● **Problem to solve**: All of the data should be output character for character, except the pictures.

- Opening Delimiter -

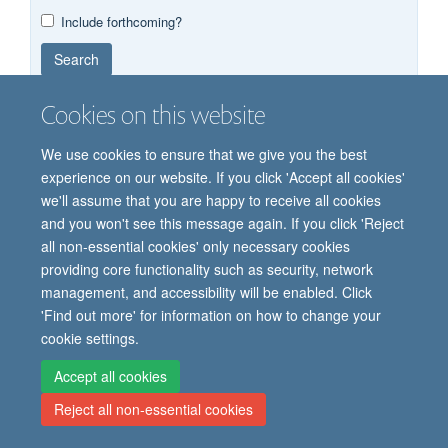
Year
Publishing
Author
By
Include forthcoming?
published
group
type
Search
Cookies on this website
We use cookies to ensure that we give you the best
experience on our website. If you click 'Accept all cookies'
we'll assume that you are happy to receive all cookies
and you won't see this message again. If you click 'Reject
© 2026 Oxford Vaccine Group, Centre for Clinical Vaccinology and Tropical
all non-essential cookies' only necessary cookies
Medicine, Churchill Hospital, Old Road, Headington, Oxford, UK OX3 7LE
providing core functionality such as security, network
Freedom of Information
Privacy Notice
Copyright Statement
management, and accessibility will be enabled. Click
Accessibility Statement
'Find out more' for information on how to change your
cookie settings.
Site Map
Cookies
Contact us
Log in
Accept all cookies
Reject all non-essential cookies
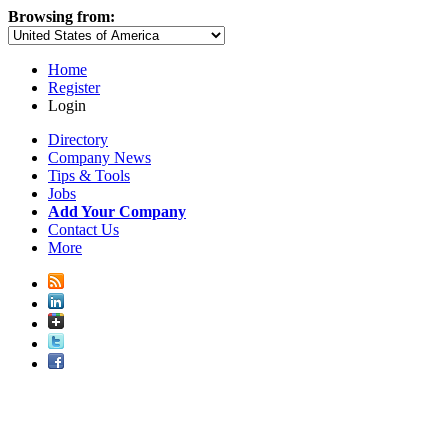
Browsing from:
Home
Register
Login
Directory
Company News
Tips & Tools
Jobs
Add Your Company
Contact Us
More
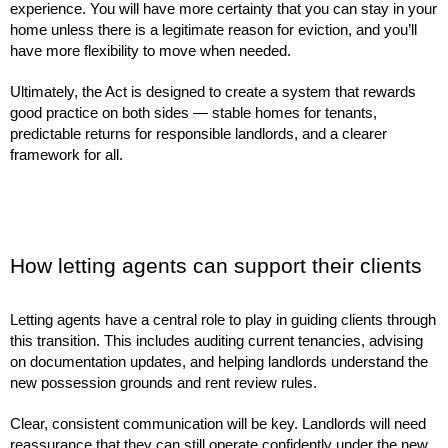
experience. You will have more certainty that you can stay in your
home unless there is a legitimate reason for eviction, and you’ll
have more flexibility to move when needed.
Ultimately, the Act is designed to create a system that rewards
good practice on both sides — stable homes for tenants,
predictable returns for responsible landlords, and a clearer
framework for all.
How letting agents can support their clients
Letting agents have a central role to play in guiding clients through
this transition. This includes auditing current tenancies, advising
on documentation updates, and helping landlords understand the
new possession grounds and rent review rules.
Clear, consistent communication will be key. Landlords will need
reassurance that they can still operate confidently under the new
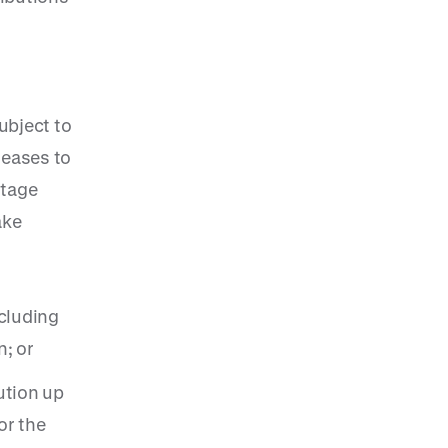
ubject to
reases to
ntage
ake
ncluding
; or
ution up
or the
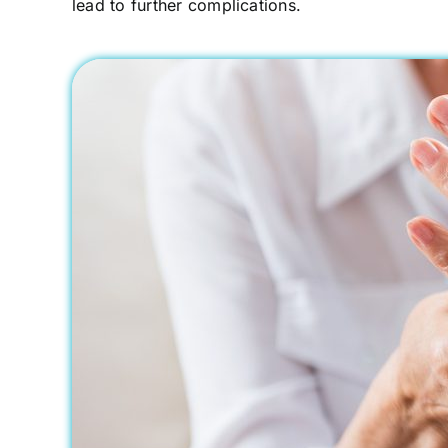
lead to further complications.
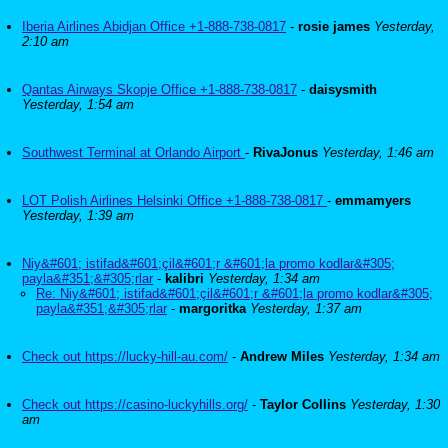
Iberia Airlines Abidjan Office +1-888-738-0817
-
rosie james
Yesterday,
2:10 am
Qantas Airways Skopje Office +1-888-738-0817
-
daisysmith
Yesterday, 1:54 am
Southwest Terminal at Orlando Airport
-
RivaJonus
Yesterday, 1:46 am
LOT Polish Airlines Helsinki Office +1-888-738-0817
-
emmamyers
Yesterday, 1:39 am
Niy&#601; istifad&#601;çil&#601;r &#601;la promo kodlar&#305;
payla&#351;&#305;rlar
-
kalibri
Yesterday, 1:34 am
Re: Niy&#601; istifad&#601;çil&#601;r &#601;la promo kodlar&#305;
payla&#351;&#305;rlar
-
margoritka
Yesterday, 1:37 am
Check out https://lucky-hill-au.com/
-
Andrew Miles
Yesterday, 1:34 am
Check out https://casino-luckyhills.org/
-
Taylor Collins
Yesterday, 1:30
am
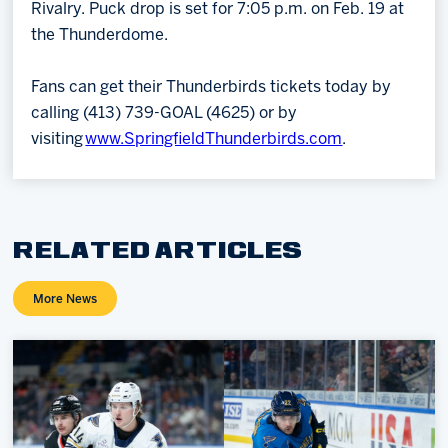
Rivalry. Puck drop is set for 7:05 p.m. on Feb. 19 at
the Thunderdome.
Fans can get their Thunderbirds tickets today by
calling (413) 739-GOAL (4625) or by
visiting
www.SpringfieldThunderbirds.com
.
RELATED ARTICLES
More News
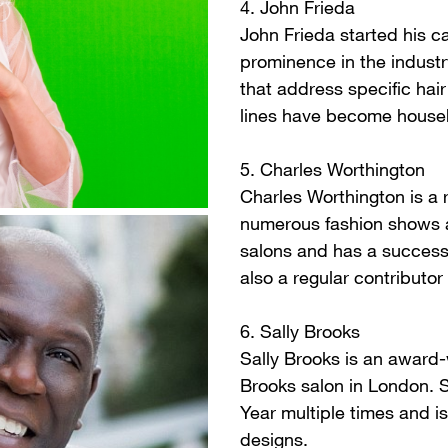
4. John Frieda
John Frieda started his ca
prominence in the industr
that address specific hai
lines have become househ
5. Charles Worthington
Charles Worthington is a
numerous fashion shows a
salons and has a successf
also a regular contributo
6. Sally Brooks
Sally Brooks is an award
Brooks salon in London. 
Year multiple times and i
designs.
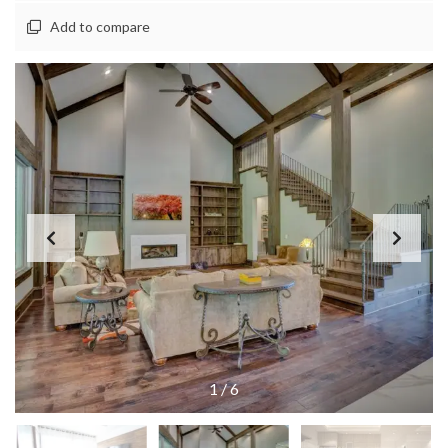
Add to compare
1
/
6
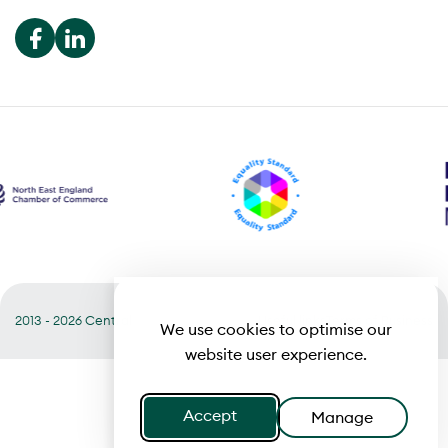
2013 - 2026 Central
Useful links
Terms of Business
We use cookies to optimise our
website user experience.
Accept
Manage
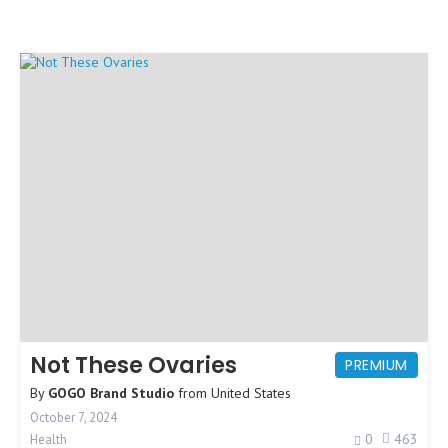
Not These Ovaries
PREMIUM
By
GOGO Brand Studio
from
United States
October 7, 2024
0
463
Health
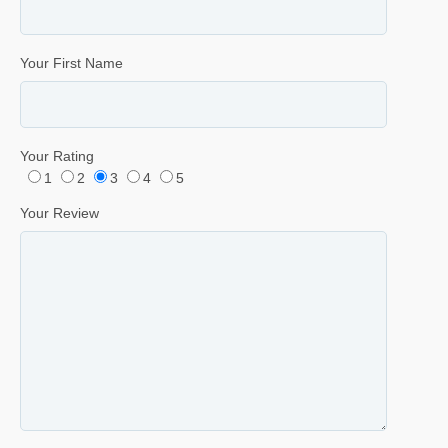
Your First Name
Your Rating
1
2
3
4
5
Your Review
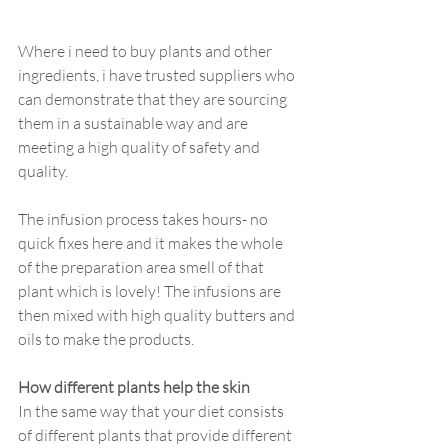
Where i need to buy plants and other 
ingredients, i have trusted suppliers who 
can demonstrate that they are sourcing 
them in a sustainable way and are 
meeting a high quality of safety and 
quality.
The infusion process takes hours- no 
quick fixes here and it makes the whole 
of the preparation area smell of that 
plant which is lovely! The infusions are 
then mixed with high quality butters and 
oils to make the products. 
How different plants help the skin
In the same way that your diet consists 
of different plants that provide different 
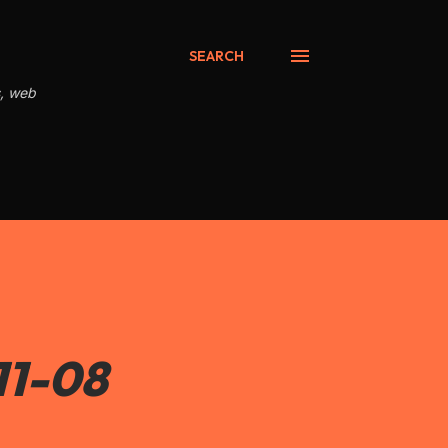
SEARCH
s, web
11-08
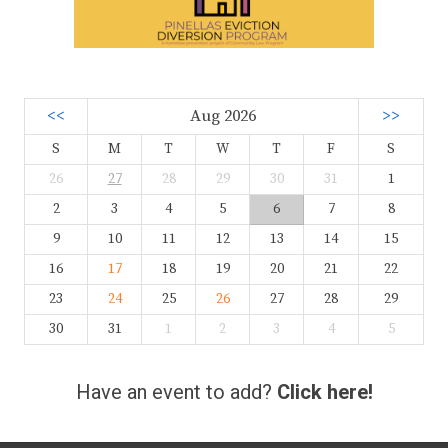
<<
Aug 2026
>>
S
M
T
W
T
F
S
26
27
28
29
30
31
1
2
3
4
5
6
7
8
9
10
11
12
13
14
15
16
17
18
19
20
21
22
23
24
25
26
27
28
29
30
31
1
2
3
4
5
Have an event to add?
Click here!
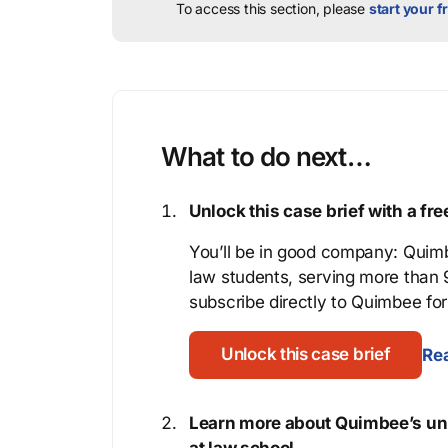
To access this section, please
start your fr
What to do next…
Unlock this case brief with a f
You’ll be in good company: Quimb
law students, serving more than
subscribe directly to Quimbee for 
Unlock this case brief
Rea
Learn more about Quimbee’s uni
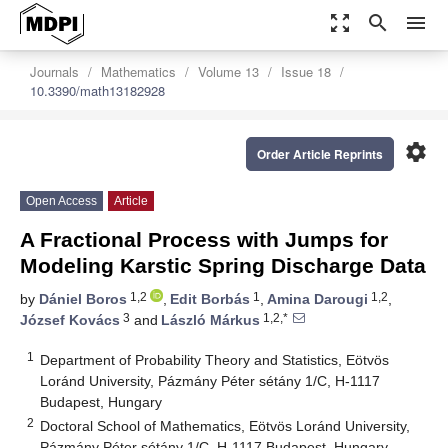
zoom_out_map
search
menu
Journals
Mathematics
Volume 13
Issue 18
10.3390/math13182928
settings
Order Article Reprints
Open Access
Article
A Fractional Process with Jumps for
Modeling Karstic Spring Discharge Data
1,2
1
1,2
by
Dániel Boros
,
Edit Borbás
,
Amina Darougi
,
3
1,2,*
József Kovács
and
László Márkus
1
Department of Probability Theory and Statistics, Eötvös
Loránd University, Pázmány Péter sétány 1/C, H-1117
Budapest, Hungary
2
Doctoral School of Mathematics, Eötvös Loránd University,
Pázmány Péter sétány 1/C, H-1117 Budapest, Hungary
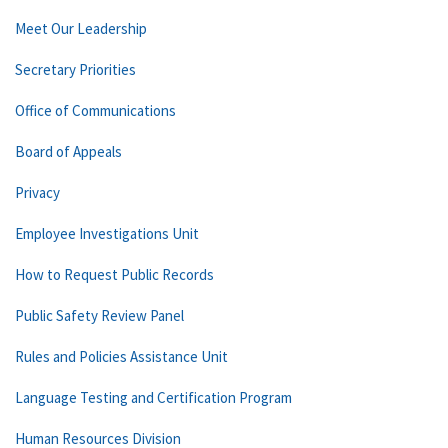
Meet Our Leadership
Secretary Priorities
Office of Communications
Board of Appeals
Privacy
Employee Investigations Unit
How to Request Public Records
Public Safety Review Panel
Rules and Policies Assistance Unit
Language Testing and Certification Program
Human Resources Division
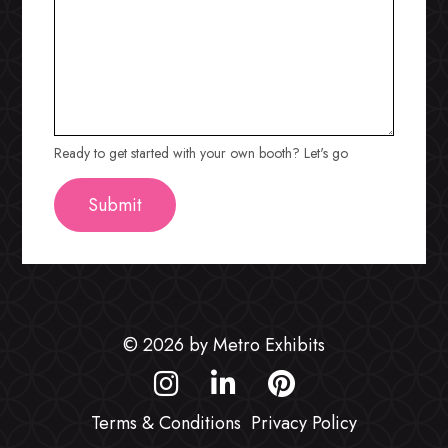
Ready to get started with your own booth? Let's go
© 2026 by Metro Exhibits
Terms & Conditions
Privacy Policy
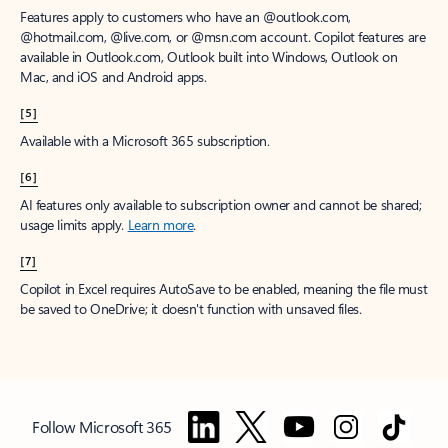
Features apply to customers who have an @outlook.com,
@hotmail.com, @live.com, or @msn.com account. Copilot features are
available in Outlook.com, Outlook built into Windows, Outlook on
Mac, and iOS and Android apps.
[5]
Available with a Microsoft 365 subscription.
[6]
AI features only available to subscription owner and cannot be shared;
usage limits apply.
Learn more
.
[7]
Copilot in Excel requires AutoSave to be enabled, meaning the file must
be saved to OneDrive; it doesn't function with unsaved files.
Follow Microsoft 365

- Closing Delimiter -

● **Task solution**:
Year
Publishing
Author
By
Include forthcoming?
published
group
type
Search
Cookies on this website
We use cookies to ensure that we give you the best
experience on our website. If you click 'Accept all cookies'
we'll assume that you are happy to receive all cookies
and you won't see this message again. If you click 'Reject
© 2026 Oxford Vaccine Group, Centre for Clinical Vaccinology and Tropical
all non-essential cookies' only necessary cookies
Medicine, Churchill Hospital, Old Road, Headington, Oxford, UK OX3 7LE
providing core functionality such as security, network
Freedom of Information
Privacy Notice
Copyright Statement
management, and accessibility will be enabled. Click
Accessibility Statement
'Find out more' for information on how to change your
cookie settings.
Site Map
Cookies
Contact us
Log in
Accept all cookies
Reject all non-essential cookies
Browsing from:
Home
Register
Login
Directory
Company News
Tips & Tools
Jobs
Add Your Company
Contact Us
More
experience. You will have more certainty that you can stay in your
home unless there is a legitimate reason for eviction, and you’ll
have more flexibility to move when needed.
Ultimately, the Act is designed to create a system that rewards
good practice on both sides — stable homes for tenants,
predictable returns for responsible landlords, and a clearer
framework for all.
How letting agents can support their clients
Letting agents have a central role to play in guiding clients through
this transition. This includes auditing current tenancies, advising
on documentation updates, and helping landlords understand the
new possession grounds and rent review rules.
Clear, consistent communication will be key. Landlords will need
reassurance that they can still operate confidently under the new
ubject to
reases to
ntage
ake
ncluding
; or
ution up
or the
lead to further complications.
Iberia Airlines Abidjan Office +1-888-738-0817
-
rosie james
Yesterday,
2:10 am
Qantas Airways Skopje Office +1-888-738-0817
-
daisysmith
Yesterday, 1:54 am
Southwest Terminal at Orlando Airport
-
RivaJonus
Yesterday, 1:46 am
LOT Polish Airlines Helsinki Office +1-888-738-0817
-
emmamyers
Yesterday, 1:39 am
Niy&#601; istifad&#601;çil&#601;r &#601;la promo kodlar&#305;
payla&#351;&#305;rlar
-
kalibri
Yesterday, 1:34 am
Re: Niy&#601; istifad&#601;çil&#601;r &#601;la promo kodlar&#305;
payla&#351;&#305;rlar
-
margoritka
Yesterday, 1:37 am
Check out https://lucky-hill-au.com/
-
Andrew Miles
Yesterday, 1:34 am
Check out https://casino-luckyhills.org/
-
Taylor Collins
Yesterday, 1:30
am
Rivalry. Puck drop is set for 7:05 p.m. on Feb. 19 at
the Thunderdome.
Fans can get their Thunderbirds tickets today by
calling (413) 739-GOAL (4625) or by
visiting
www.SpringfieldThunderbirds.com
.
RELATED ARTICLES
More News
4. John Frieda
John Frieda started his ca
prominence in the industr
that address specific hai
lines have become househ
5. Charles Worthington
Charles Worthington is a
numerous fashion shows a
salons and has a successf
also a regular contributo
6. Sally Brooks
Sally Brooks is an award
Brooks salon in London. 
Year multiple times and i
designs.
Add to compare
1
/
6
2013 - 2026 Central
Useful links
Terms of Business
We use cookies to optimise our
website user experience.
Accept
Manage
Not These Ovaries
PREMIUM
By
GOGO Brand Studio
from
United States
October 7, 2024
0
463
Health
Your First Name
Your Rating
1
2
3
4
5
Your Review
Where i need to buy plants and other 
ingredients, i have trusted suppliers who 
can demonstrate that they are sourcing 
them in a sustainable way and are 
meeting a high quality of safety and 
quality.
The infusion process takes hours- no 
quick fixes here and it makes the whole 
of the preparation area smell of that 
plant which is lovely! The infusions are 
then mixed with high quality butters and 
oils to make the products. 
How different plants help the skin
In the same way that your diet consists 
of different plants that provide different 
SEARCH
s, web
11-08
<<
Aug 2026
>>
S
M
T
W
T
F
S
26
27
28
29
30
31
1
2
3
4
5
6
7
8
9
10
11
12
13
14
15
16
17
18
19
20
21
22
23
24
25
26
27
28
29
30
31
1
2
3
4
5
Have an event to add?
Click here!
To access this section, please
start your fr
What to do next…
Unlock this case brief with a f
You’ll be in good company: Quimb
law students, serving more than
subscribe directly to Quimbee for 
Unlock this case brief
Rea
Learn more about Quimbee’s uni
zoom_out_map
search
menu
Journals
Mathematics
Volume 13
Issue 18
10.3390/math13182928
settings
Order Article Reprints
Open Access
Article
A Fractional Process with Jumps for
Modeling Karstic Spring Discharge Data
1,2
1
1,2
by
Dániel Boros
,
Edit Borbás
,
Amina Darougi
,
3
1,2,*
József Kovács
and
László Márkus
1
Department of Probability Theory and Statistics, Eötvös
Loránd University, Pázmány Péter sétány 1/C, H-1117
Budapest, Hungary
2
Doctoral School of Mathematics, Eötvös Loránd University,
Pázmány Péter sétány 1/C, H-1117 Budapest, Hungary
Meet Our Leadership
Secretary Priorities
Office of Communications
Board of Appeals
Privacy
Employee Investigations Unit
How to Request Public Records
Public Safety Review Panel
Rules and Policies Assistance Unit
Language Testing and Certification Program
Human Resources Division
Ready to get started with your own booth? Let's go
© 2026 by Metro Exhibits
Terms & Conditions
Privacy Policy
Features apply to customers who have an @outlook.com,
@hotmail.com, @live.com, or @msn.com account. Copilot features are
available in Outlook.com, Outlook built into Windows, Outlook on
Mac, and iOS and Android apps.
[5]
Available with a Microsoft 365 subscription.
[6]
AI features only available to subscription owner and cannot be shared;
usage limits apply.
Learn more
.
[7]
Copilot in Excel requires AutoSave to be enabled, meaning the file must
be saved to OneDrive; it doesn't function with unsaved files.
Follow Microsoft 365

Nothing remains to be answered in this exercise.